CHAPTER 97

Almost three weeks later, the doorbell rang at the Lucas house.

Alma was still grounded. She’d had two panic attacks since the night at the top of the Fifth Point, but Vera had not been worried by this and Alma wasn’t either.

“Panic attacks are very treatable,” Vera had told her, “but nothing happens overnight.”

“Will they be gone forever though?” Alma had asked. “How can we be sure?”

“You can never be sure of anything,” Vera had said. “All you can do is tell your truth, ask for help, give help, and do the things that make you feel like yourself.”

So that was what Alma had been doing. She ate lunch with her friends every day. She did her homework, most of the time. She left her classes when the bell rang, moving through the halls with the rest of the students.

In spite of being grounded, she had seen more of Four Points than ever before—by day, at least. She had hiked up Second Point Peak with her mother one Saturday morning, and they had lain at the top and watched the clouds go by. On Monday afternoons, she and her father started going to Bean There Donut That for coffee and hot chocolate and conversation that didn’t include brow-furrowing or finger-lacing. She had explored the backyard, picking and drying the wildflowers that were beginning to blossom as April progressed and the warmth that had eluded the town for so long finally settled in.

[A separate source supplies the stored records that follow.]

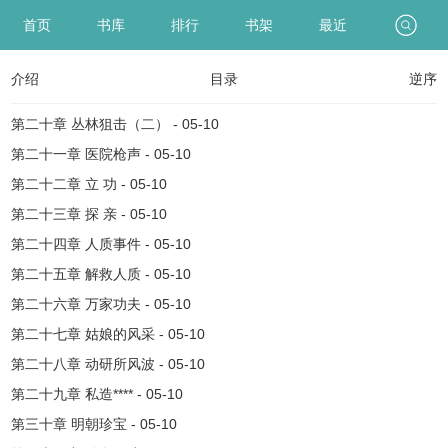
首页
书库
排行
书架
最近
介绍
目录
逆序
第二十章 丛林狙击（二） - 05-10
第二十一章 医院枪声 - 05-10
第二十二章 立 功 - 05-10
第二十三章 探 亲 - 05-10
第二十四章 人质事件 - 05-10
第二十五章 解救人质 - 05-10
第二十六章 万家功夫 - 05-10
第二十七章 姑娘的风采 - 05-10
第二十八章 动研所风波 - 05-10
第二十九章 私造**** - 05-10
第三十章 明朝珍宝 - 05-10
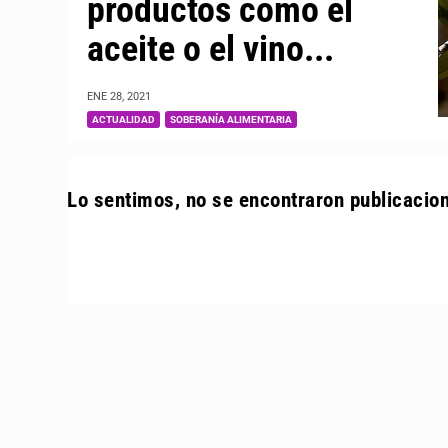
productos como el
aceite o el vino...
ENE 28, 2021
|
,
ACTUALIDAD
SOBERANÍA ALIMENTARIA
Lo sentimos, no se encontraron publicacio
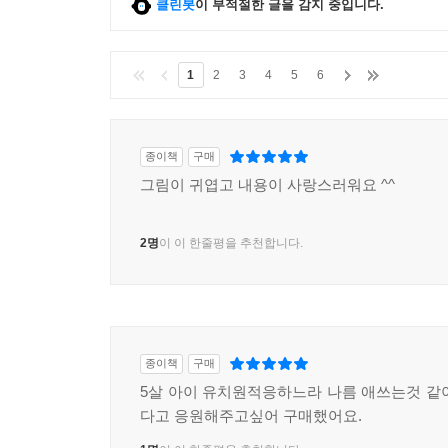
클린봇
이 부적절한 글을 감지 중입니다.
1
2
3
4
5
6
종이책
구매
그림이 귀엽고 내용이 사랑스러워요 ^^
2명
이 이 한줄평을 추천합니다.
종이책
구매
5살 아이 유치원적응하느라 나름 애쓰는것 같
다고 응원해주고싶어 구매했어요.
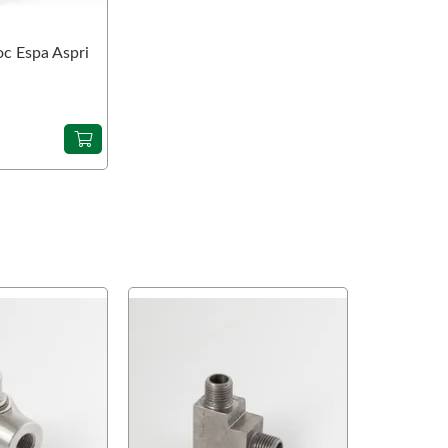
с Espa Aspri
favorite
favorite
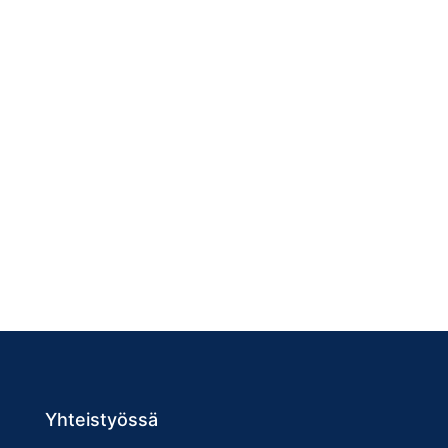
Yhteistyössä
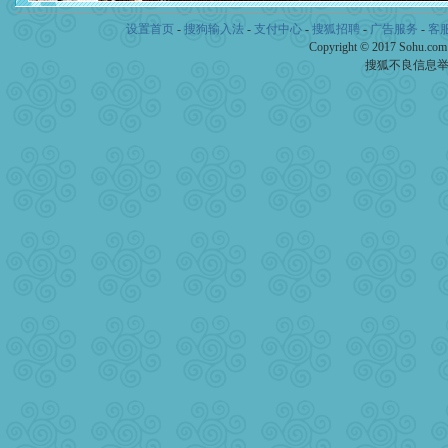
颜！冬去春来似水如烟，劳
道一声平安！新年吉祥万事
设置首页
-
搜狗输入法
-
支付中心
-
搜狐招聘
-
广告服务
-
客
[春节]
传说薰衣草有四片叶
Copyright © 2017 Sohu.co
片叶子是希望，第三片叶子
搜狐不良信息
送你一棵薰衣草，愿你新年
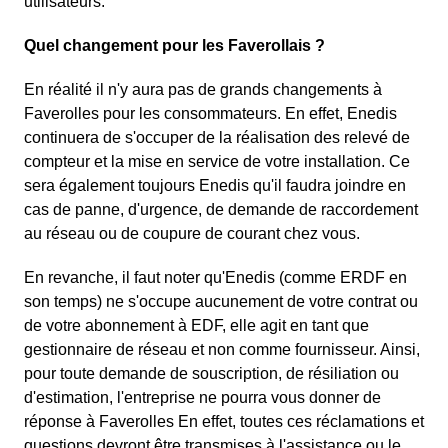
utilisateurs.
Quel changement pour les Faverollais ?
En réalité il n'y aura pas de grands changements à
Faverolles pour les consommateurs. En effet, Enedis
continuera de s'occuper de la réalisation des relevé de
compteur et la mise en service de votre installation. Ce
sera également toujours Enedis qu'il faudra joindre en
cas de panne, d'urgence, de demande de raccordement
au réseau ou de coupure de courant chez vous.
En revanche, il faut noter qu'Enedis (comme ERDF en
son temps) ne s'occupe aucunement de votre contrat ou
de votre abonnement à EDF, elle agit en tant que
gestionnaire de réseau et non comme fournisseur. Ainsi,
pour toute demande de souscription, de résiliation ou
d'estimation, l'entreprise ne pourra vous donner de
réponse à Faverolles En effet, toutes ces réclamations et
questions devront être transmises à l'assistance ou le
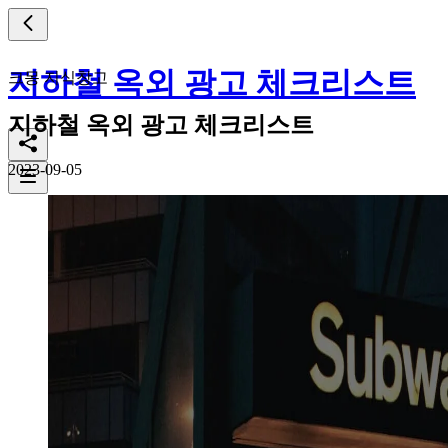
지하철 옥외 광고 체크리스트
크몽 지식창고
지하철 옥외 광고 체크리스트
2023-09-05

And now she was opening the door.

“Oh my goodness!” cried Shirin, throwing herself at Alma. “It’s been forever!”

“I saw you at lunch today.” Alma laughed.

“Yeah, but I used to see you like every single night,” Shirin said without releasing Alma. “Thirty minutes while I shove pizza in my face is not nearly enough.”

Shirin stopped hugging Alma then because her sister gave one of her braids a little tug. “Are you going to formally introduce me to the famous Alma or what, Shir?” Farah asked. “And then you have to show me this quintescope you’ve been talking nonstop about.”

Shirin’s whole family had come over. Hugo, his mother, Marcus, and the twins were right behind them, and a little later Dustin, his mother, and his three younger brothers arrived. It was the get-together that Alma had once tried to put off and had now been looking forward to all week.

They had a cookout in the backyard, where the crater was now covered in a layer of new, green grass. Hugo, Farah, and a somewhat awkward-looking James were involved in a very intense science-y conversation that Alma had been unable to decipher. Marcus, Alma’s mother, Shirin’s mother, and Shirin were laughing uproariously about something, about everything, at the picnic table. Alma’s father was cleaning up and explaining real estate law to a serious-faced Dustin, who was following him and nodding along, while Shirin’s father, Hugo’s mother, and Dustin’s mother talked quietly and watched the younger kids climb trees and pick flowers and run in and out of the crater.

Alma moved from group to group, mostly listening, mostly just feeling content and at home, until the sun set.

“It’s getting dark out,” Alma’s mother said, coming up and putting her arm around her. “Are you ready to go?”

“Ready,” Alma replied. “Let’s go to the Fifth Point.”